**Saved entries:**
· · ·

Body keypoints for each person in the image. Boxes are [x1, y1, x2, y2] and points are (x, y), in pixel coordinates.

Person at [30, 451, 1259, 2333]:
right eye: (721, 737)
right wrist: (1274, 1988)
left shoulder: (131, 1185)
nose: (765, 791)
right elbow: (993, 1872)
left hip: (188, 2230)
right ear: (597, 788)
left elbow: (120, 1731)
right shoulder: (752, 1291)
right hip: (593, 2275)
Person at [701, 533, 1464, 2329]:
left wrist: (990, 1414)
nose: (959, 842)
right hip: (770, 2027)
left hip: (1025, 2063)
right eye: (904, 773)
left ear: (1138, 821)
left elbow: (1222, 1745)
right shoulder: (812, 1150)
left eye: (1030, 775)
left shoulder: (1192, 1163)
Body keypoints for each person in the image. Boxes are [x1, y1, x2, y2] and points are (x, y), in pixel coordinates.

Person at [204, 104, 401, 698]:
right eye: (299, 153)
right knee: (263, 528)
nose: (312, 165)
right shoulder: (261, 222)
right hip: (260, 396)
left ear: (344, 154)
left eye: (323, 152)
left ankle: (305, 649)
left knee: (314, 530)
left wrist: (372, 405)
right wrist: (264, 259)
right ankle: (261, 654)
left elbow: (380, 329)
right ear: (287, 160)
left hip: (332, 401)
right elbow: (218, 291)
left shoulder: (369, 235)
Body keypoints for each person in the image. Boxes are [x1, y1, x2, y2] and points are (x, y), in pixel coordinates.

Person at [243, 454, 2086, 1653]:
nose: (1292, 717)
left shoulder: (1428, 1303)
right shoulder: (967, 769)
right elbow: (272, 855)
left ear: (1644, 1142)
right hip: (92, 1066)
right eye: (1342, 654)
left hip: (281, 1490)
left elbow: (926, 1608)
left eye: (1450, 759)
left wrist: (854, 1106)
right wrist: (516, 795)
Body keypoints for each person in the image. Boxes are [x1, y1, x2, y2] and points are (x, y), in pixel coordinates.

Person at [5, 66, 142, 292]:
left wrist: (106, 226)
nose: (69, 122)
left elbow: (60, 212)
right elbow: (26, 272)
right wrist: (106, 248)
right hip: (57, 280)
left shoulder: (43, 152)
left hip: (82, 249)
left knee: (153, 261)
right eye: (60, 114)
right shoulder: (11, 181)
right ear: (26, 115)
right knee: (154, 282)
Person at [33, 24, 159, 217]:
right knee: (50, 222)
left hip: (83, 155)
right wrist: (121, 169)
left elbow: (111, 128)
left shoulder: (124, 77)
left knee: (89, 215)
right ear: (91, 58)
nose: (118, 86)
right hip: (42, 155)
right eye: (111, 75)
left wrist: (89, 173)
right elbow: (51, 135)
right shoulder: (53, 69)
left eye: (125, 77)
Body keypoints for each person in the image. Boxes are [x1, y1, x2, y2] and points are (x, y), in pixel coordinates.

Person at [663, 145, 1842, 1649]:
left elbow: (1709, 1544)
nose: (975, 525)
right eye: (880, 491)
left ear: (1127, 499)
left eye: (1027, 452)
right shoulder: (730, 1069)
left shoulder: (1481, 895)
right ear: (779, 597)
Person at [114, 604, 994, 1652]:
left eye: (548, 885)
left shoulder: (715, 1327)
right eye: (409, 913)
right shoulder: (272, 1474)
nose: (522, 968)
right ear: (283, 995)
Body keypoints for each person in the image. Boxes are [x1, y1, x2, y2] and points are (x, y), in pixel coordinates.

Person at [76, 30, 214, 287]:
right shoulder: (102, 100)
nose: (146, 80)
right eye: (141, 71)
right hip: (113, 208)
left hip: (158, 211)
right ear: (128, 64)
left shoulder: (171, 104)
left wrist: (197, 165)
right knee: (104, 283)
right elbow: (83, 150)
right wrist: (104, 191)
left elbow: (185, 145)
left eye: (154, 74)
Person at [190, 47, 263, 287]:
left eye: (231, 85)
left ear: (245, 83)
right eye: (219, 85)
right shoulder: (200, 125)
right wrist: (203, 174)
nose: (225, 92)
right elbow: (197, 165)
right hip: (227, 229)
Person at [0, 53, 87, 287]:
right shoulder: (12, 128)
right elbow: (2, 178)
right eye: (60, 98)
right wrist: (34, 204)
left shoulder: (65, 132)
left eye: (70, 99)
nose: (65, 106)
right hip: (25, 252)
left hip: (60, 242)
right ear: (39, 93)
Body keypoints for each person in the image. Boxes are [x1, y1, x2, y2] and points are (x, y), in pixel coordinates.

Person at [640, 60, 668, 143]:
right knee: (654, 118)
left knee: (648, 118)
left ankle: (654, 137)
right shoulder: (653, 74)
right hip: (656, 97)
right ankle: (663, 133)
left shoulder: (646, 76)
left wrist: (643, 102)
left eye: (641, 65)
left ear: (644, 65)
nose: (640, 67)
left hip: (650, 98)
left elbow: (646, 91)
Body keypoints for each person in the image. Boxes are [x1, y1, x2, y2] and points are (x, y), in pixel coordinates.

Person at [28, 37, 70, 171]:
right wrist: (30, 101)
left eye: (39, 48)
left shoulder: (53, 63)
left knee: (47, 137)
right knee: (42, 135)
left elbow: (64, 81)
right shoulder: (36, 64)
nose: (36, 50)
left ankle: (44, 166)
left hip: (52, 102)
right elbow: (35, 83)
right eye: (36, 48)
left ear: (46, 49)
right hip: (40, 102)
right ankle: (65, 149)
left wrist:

· · ·

**PROBLEM:**
Using the data above, print exactly the lines from the line that contains "left shoulder: (1192, 1163)" through the line that contains "right ear: (26, 115)", with both included.

**RESPONSE AREA:**
left shoulder: (1192, 1163)
Body keypoints for each person in the image. Boxes are [x1, y1, x2, y2] and points are (x, y), in pixel coordinates.

Person at [204, 104, 401, 698]:
right eye: (299, 153)
right knee: (263, 528)
nose: (312, 165)
right shoulder: (261, 222)
right hip: (260, 396)
left ear: (344, 154)
left eye: (323, 152)
left ankle: (305, 649)
left knee: (314, 530)
left wrist: (372, 405)
right wrist: (264, 259)
right ankle: (261, 654)
left elbow: (380, 329)
right ear: (287, 160)
left hip: (332, 401)
right elbow: (218, 291)
left shoulder: (369, 235)
Body keypoints for each person in the image. Boxes are [x1, y1, x2, y2] and points are (x, y), in pixel coordinates.

Person at [243, 454, 2086, 1653]:
nose: (1292, 717)
left shoulder: (1428, 1303)
right shoulder: (967, 769)
right elbow: (272, 855)
left ear: (1644, 1142)
right hip: (92, 1066)
right eye: (1342, 654)
left hip: (281, 1490)
left elbow: (926, 1608)
left eye: (1450, 759)
left wrist: (854, 1106)
right wrist: (516, 795)
Body keypoints for each person in the image. Boxes are [x1, y1, x2, y2] and points are (x, y), in pixel coordinates.

Person at [5, 66, 142, 292]:
left wrist: (106, 226)
nose: (69, 122)
left elbow: (60, 212)
right elbow: (26, 272)
right wrist: (106, 248)
right hip: (57, 280)
left shoulder: (43, 152)
left hip: (82, 249)
left knee: (153, 261)
right eye: (60, 114)
right shoulder: (11, 181)
right ear: (26, 115)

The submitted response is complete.